Influence of the electron spill-out and nonlocality on gap-plasmons in the limit of vanishing gaps

TL;DR

This paper investigates how electron spill-out and nonlocal effects influence gap-plasmon propagation in ultra-narrow metal gaps, highlighting the importance of quantum models over local responses for accurate predictions.

Contribution

It compares local and quantum hydrodynamic models, demonstrating the necessity of nonlocal effects for correct behavior as gaps vanish.

Findings

Quantum hydrodynamic model accurately predicts behavior in vanishing gaps.

Local models overestimate losses and show divergence issues.

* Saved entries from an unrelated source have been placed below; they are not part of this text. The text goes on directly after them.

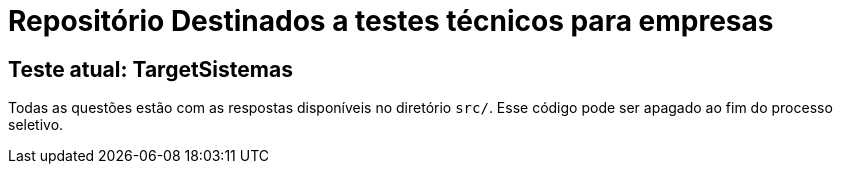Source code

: = Repositório Destinados a testes técnicos para empresas

== Teste atual: TargetSistemas

Todas as questões estão com as respostas disponíveis no diretório `src/`. Esse código pode ser apagado ao fim do processo seletivo.
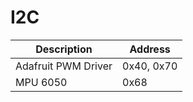 * I2C
| Description         | Address    |
|---------------------+------------|
| Adafruit PWM Driver | 0x40, 0x70 |
| MPU 6050            | 0x68       |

Effective gap width can approximate quantum effects in local models.

Abstract

We study the effect of electron spill-out and of nonlocality on the propagation of light inside a gap between two semi-infinite metallic regions. We compare the predictions of a local response model taking into account only the spill-out, to the predictions of a quantum hydrodynamic model able to take both phenomena into account. We show that only the latter is able to correctly retrieve the correct limit when the gap closes, while the local model suffers from undesirable features (divergence of the fields, overestimation of the losses). Finally, we show that, to a certain extent, the correct results can be retrieved using a simple local approach without spill-out or conventional Thomas-Fermi approximation, but considering an effective gap width.